Data excerpts

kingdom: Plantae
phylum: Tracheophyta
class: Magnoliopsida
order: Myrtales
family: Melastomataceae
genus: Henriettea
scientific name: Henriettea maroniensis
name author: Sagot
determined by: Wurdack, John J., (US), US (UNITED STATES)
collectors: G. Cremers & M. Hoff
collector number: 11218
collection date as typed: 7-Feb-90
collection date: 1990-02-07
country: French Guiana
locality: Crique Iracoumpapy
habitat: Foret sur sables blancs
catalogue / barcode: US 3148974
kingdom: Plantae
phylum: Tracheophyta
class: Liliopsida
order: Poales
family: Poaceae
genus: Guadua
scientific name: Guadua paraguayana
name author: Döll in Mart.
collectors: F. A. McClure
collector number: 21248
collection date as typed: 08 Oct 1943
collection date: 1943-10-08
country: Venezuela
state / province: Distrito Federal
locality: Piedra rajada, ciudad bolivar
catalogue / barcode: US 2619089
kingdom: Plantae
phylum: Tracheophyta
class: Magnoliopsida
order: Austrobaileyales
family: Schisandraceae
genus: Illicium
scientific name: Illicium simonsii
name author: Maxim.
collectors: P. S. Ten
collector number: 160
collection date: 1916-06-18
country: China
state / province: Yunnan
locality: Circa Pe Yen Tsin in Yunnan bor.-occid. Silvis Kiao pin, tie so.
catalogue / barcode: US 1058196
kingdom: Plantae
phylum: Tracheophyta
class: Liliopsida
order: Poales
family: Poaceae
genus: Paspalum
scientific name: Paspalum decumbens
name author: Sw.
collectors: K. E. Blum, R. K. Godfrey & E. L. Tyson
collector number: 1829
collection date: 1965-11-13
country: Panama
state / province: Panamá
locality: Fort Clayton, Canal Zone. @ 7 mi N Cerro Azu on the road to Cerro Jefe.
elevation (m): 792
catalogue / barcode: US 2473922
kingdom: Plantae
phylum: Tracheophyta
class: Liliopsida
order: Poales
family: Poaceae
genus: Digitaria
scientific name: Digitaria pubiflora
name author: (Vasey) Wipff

Task objective: Collect every line of the items above that contains the word "typed", matching case.

Worked solution:
collection date as typed: 7-Feb-90
collection date as typed: 08 Oct 1943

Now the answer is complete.